For patients diagnosed with invasive cancer of the esophagus, the University of Chicago Medicine offers a full array of standard and leading-edge treatment options drawing from all modalities: chemotherapy, radiation therapy and surgery. »Learn more about esophageal cancer care

A Team of Experienced Specialists

Our leading interventional endoscopist is recognized as the single most experienced physician in the U.S. for endoscopic treatment of Barrett's esophagus. The University of Chicago gastrointestinal endoscopy team performs a high volume of these procedures for patients each month, making them among the most experienced physicians in the U.S. and in the world for performing endoscopic ultrasound, endoscopic mucosal resection and radiofrequency ablation for problems of the esophagus. As pioneers in these techniques for the esophagus, our physicians are recognized leaders who continually strive to fine-tune the procedures.

Other specialists also are important members of the team dedicated to diagnosing and treating Barrett's esophagus and dysplasia. Our team includes:

  • Surgeons, who are experts in both minimally invasive laparoscopic techniques and more traditional open surgical techniques for esophagus removal (esophagectomy, esophageal resection);
  • Pathologists, who are instrumental in analyzing tissue biopsies and determining the appropriate "stage" of pre-cancer and cancerous cells. This information is critical to treatment planning;
  • Medical oncologists and radiation oncologists, who collaborate to offer patients with cancer the full array of standard and investigational treatment options available for their specific medical needs;
  • Nurses who specialize in working with patients challenged by diseases of the esophagus.

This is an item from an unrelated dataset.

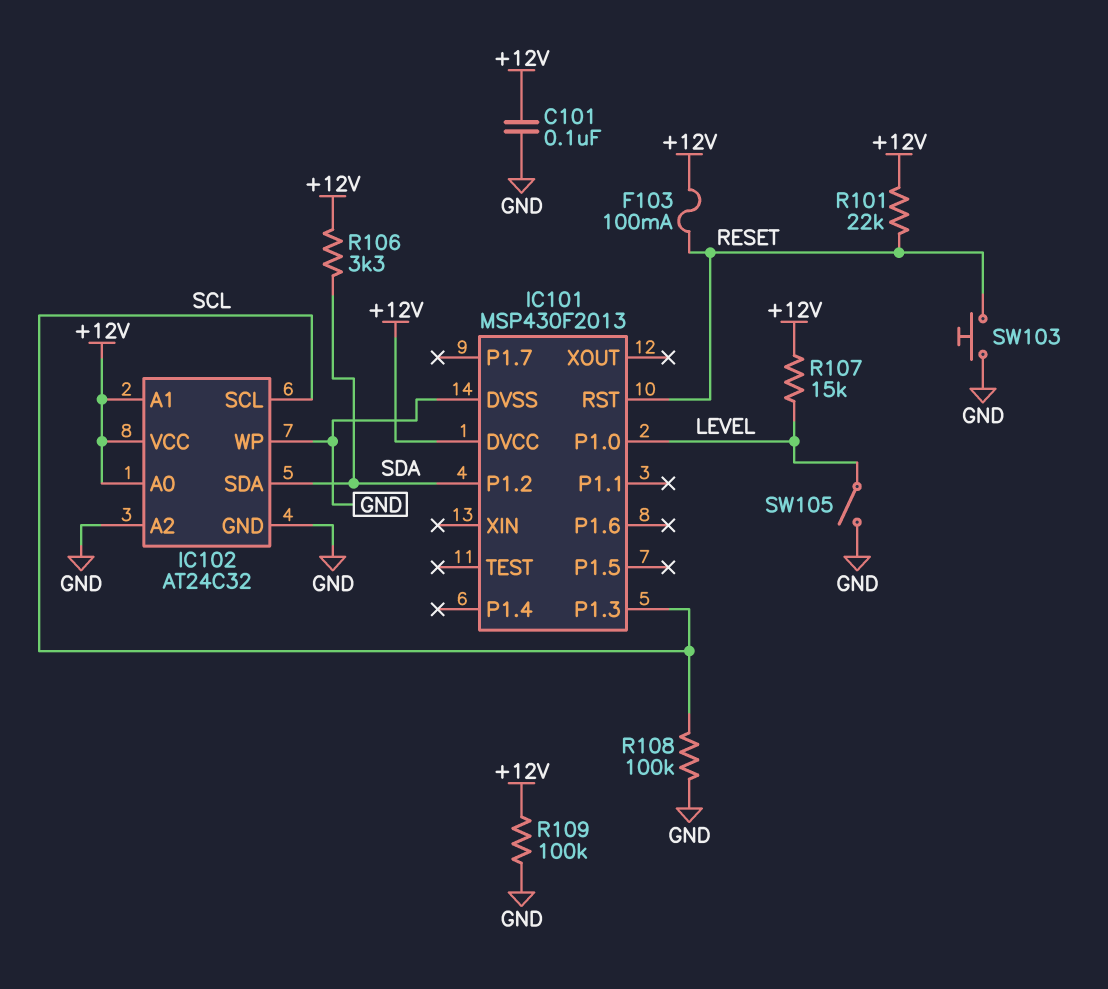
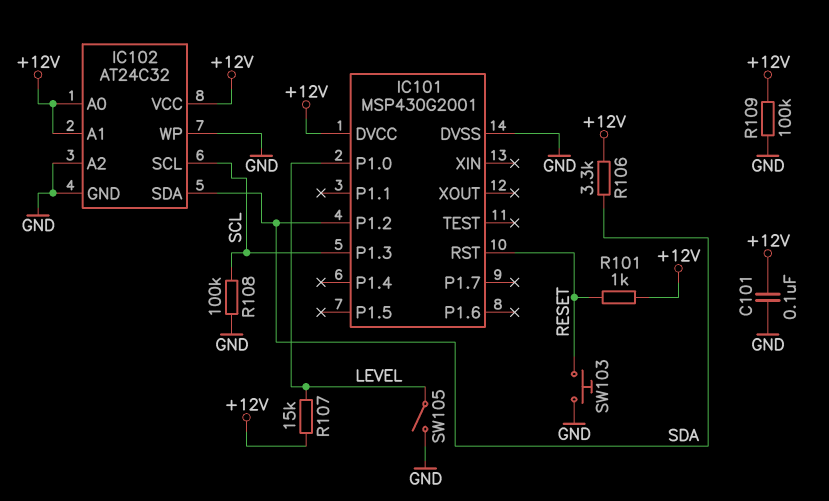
F103: 100mA (+12V, RESET) -> none
IC101: MSP430F2013 -> MSP430G2001
R101: 22k (+12V, RESET) -> 1k (+12V, RESET)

Our nurses play a key role in educating patients about their diagnosis, treatment and self-care.


As leaders in minimally invasive treatment of Barrett's esophagus and dysplasia, our physicians continually evaluate and fine-tune the newest methods for diagnosis and treatment of these precancerous conditions. For example, a current trial is evaluating the effectiveness of radiofrequency ablation for treating esophageal squamous dysplasia of the esophagus. Our program also benefits from translational research--an effort that brings knowledge from basic laboratory investigations to bear on clinical research and care.